Der Polizeidienst auf einem Bahnhof hat unbestritten eine sehr hohe Wichtigkeit. Aber er ist einfach nicht meins. Das Leben im Ruhrgebiet mag schön sein. Ich bin aber ein Kind des Dorfes und fühle mich in Sibbesse wohl.

Der BGS wurde damals in die heutige Bundespolizei umgewandelt. Ich habe da keinen Einblick mehr. Die Aufgabenfelder sind sehr vielfältig und insgesamt erscheint mir das Berufsbild attraktiv. Man kann die Zeiten aber nicht mehr miteinander vergleichen und mein überwiegend vorbestimmter Weg wäre der Beschriebene gewesen.

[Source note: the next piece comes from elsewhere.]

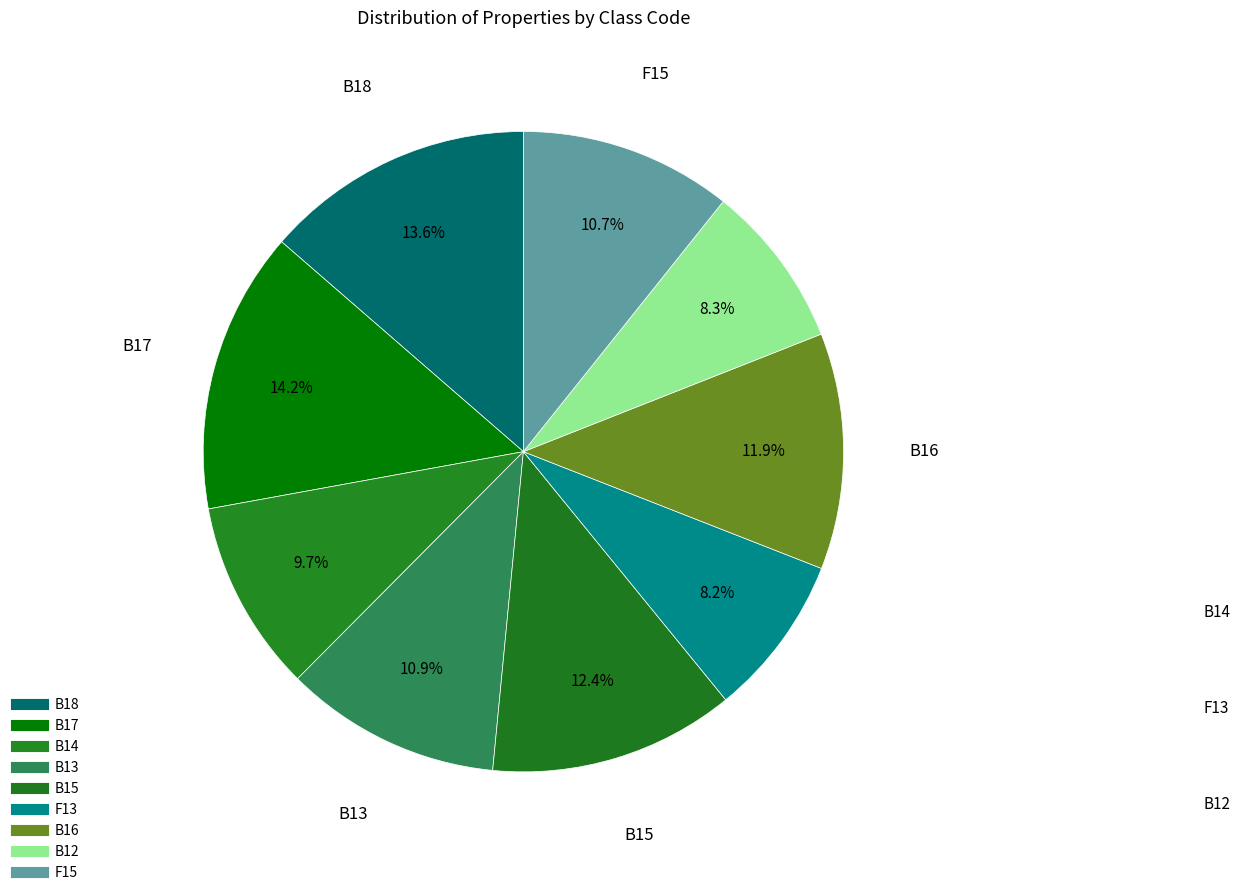

What is the change in value from F13 to B16?

+199850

Diese Umwälzungen fanden zu einem entscheidenden Zeitpunkt meines Lebens statt. Ich war damals 28 Jahre alt und hatte mein Leben, auch das Berufliche, noch vor mir und erst wenig davon hinter mir. Das war etwas ganz Bedeutsames für die zu treffenden Entscheidungen.

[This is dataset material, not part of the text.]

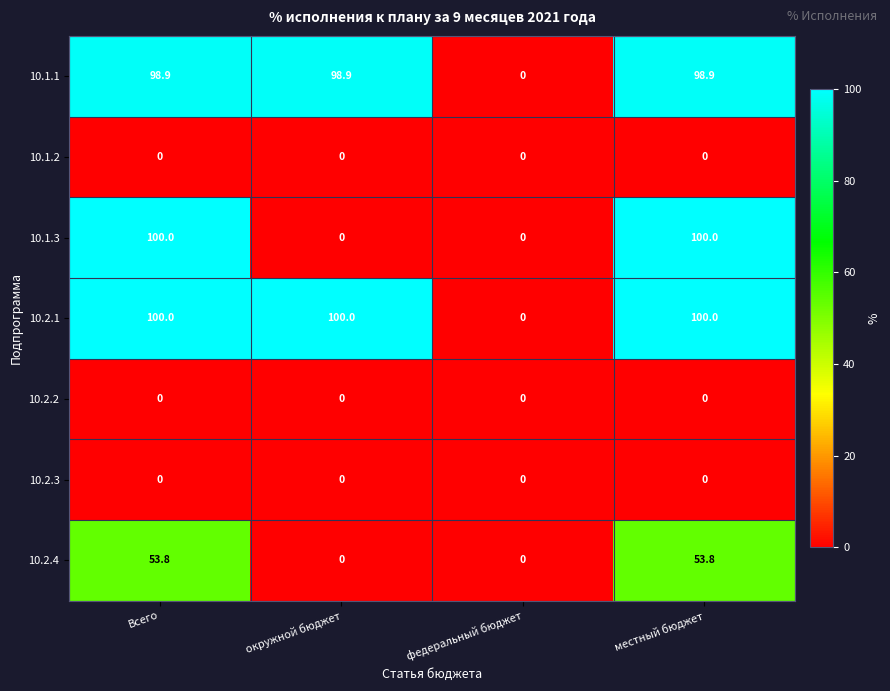

What is the approximate value of 10.2.1 at местный бюджет?

100.0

Hätte ich damals das Steuerrad meines Lebens aus der Hand gegeben und andere diese Entscheidung über mein Leben treffen lassen, hätte das zur Folge gehabt, dass ich vollkommen unzufrieden im Beruf und im Umfeld quasi auf die Pension warte. Zu relativem Lebensbeginn abwarten, dass es zu Ende geht. Den größten Teil des Lebens also regelrecht fremdbestimmt wegwerfe. Das war und ist definitiv nicht mein Lebensmodell.

Selbstverständlich findet das Leben nicht nur auf einer Blumenwiese statt. Man muss auch einfach mal durch Herausforderungen durch. Regelmäßig! Das Überstehen schwieriger Lebensphasen stärkt einen selbst ungemein. Ich weiß hier sehr, wovon ich rede…

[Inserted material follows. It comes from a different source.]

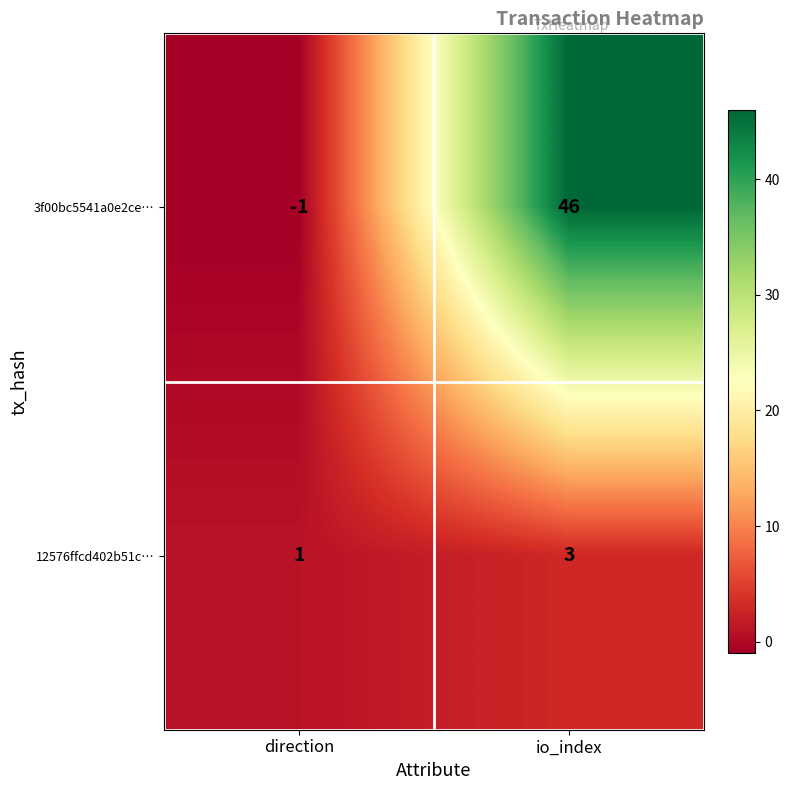

Which category has the highest value across all series?

io_index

In meiner damaligen Situation war jedoch entscheidend, zu welchem Zeitpunkt meines Lebens diese Umstrukturierung stattfand. Hätte ich nur noch einige wenige Jahre bis zum Pensionsalter gehabt, wären es vollkommen andere Rahmenbedingungen gewesen, die für eine Entscheidung eine wichtige Rolle innegehabt hätten.

In vielen Gesprächen mit meiner Frau beleuchteten wir unsere Situation. Wir wogen ab.


Gemeinsam trafen wir die Entscheidung, dass ich das Beamtentum auf Lebenszeit freiwillig kündige.

Eine Entscheidung, die man sich höchst reiflich überlegt.


Ein Zurück gibt es nur in engem zeitlichen Rahmen und mit Hürden. Man kann also eher nicht davon ausgehen, wobei mir immerhin ein Fall bekannt ist, wo jemand zurückging.

Meine Zeit danach ist schon lange in meinem Werdegang nachzulesen.

In diesen Jahrzehnten nach dem BGS wurde ich unzählig oft gefragt, ob ich diese Entscheidung bereut habe. Viele hundert Mal habe ich diese Frage inzwischen beantwortet: Nein, ich habe es nicht bereut. In tiefem Herzen bin ich zwar immer noch Polizeibeamter. Manche, auch aus anderen Bereichen der „Blaulichtfamilie“ sagen: „Einmal Blaulicht, immer Blaulicht“. Es ist so. Es ist eine Sache der Einstellung, sich für die Belange der Allgemeinheit einzusetzen zu wollen. Diese Einstellung legt man nicht einfach ab. Man hat sie. Dennoch: es musste damals so sein.

Ich verfolge bis heute, was aus meinen lieben Kollegen von damals geworden ist. Und ich interessiere mich bis heute für polizeiliches Einsatzgeschehen, auch dem der Spezialeinheiten.

In den Jahrzehnten danach habe ich übrigens auf keinem einzigen Wegstück meines Lebens auch nicht ansatzweise einen solchen verlässlichen Korpsgeist, eine Kameradschaft, eine Aufopferung für den jeweils anderen wie in meiner Zeit beim Bundesgrenzschutz erlebt. Man muss nicht mit jedem befreundet sein, eine Gesellschaft und auch eine Polizei ist vielfältig. Aber zur Aufgabenerfüllung konnten wir uns 100%ig aufeinander verlassen. Die womögliche individuelle Schwäche des Einzelnen wurde durch die punktuelle Stärke des anderen ausgeglichen. Und umgekehrt. Es ging immer um den Auftrag und das Erreichen des Ziels. Der Teamgeist war vollkommen einzigartig. Wir waren irgendwie „Brothers in Arms“.

Das berührt mich bis heute. Insbesondere in Lebenssituationen wo ein solcher Teamgeist hilfreich wäre über persönliche Befindlichkeiten hinaus.

Die Entscheidung war trotzdem vollkommen richtig.

Beim BGS sammelte ich viele wichtige Lebenserfahrungen, auch im Umgang mit Menschen. Mit Menschen, von denen eine Gefahr ausging und mit Kollegen, die sich teilweise und punktuell wie ich selbst in Extremsituationen befanden.  Nur wenige Menschen „außerhalb“ werden sich sowas so richtig vorstellen können. Das prägte mich.

Diese Tür ging nun nicht einfach zu, sondern ich habe sie damals selbstbestimmt geschlossen. Es öffneten sich damit andere Türen und es wurde Platz für neue und wichtige Erfahrungen.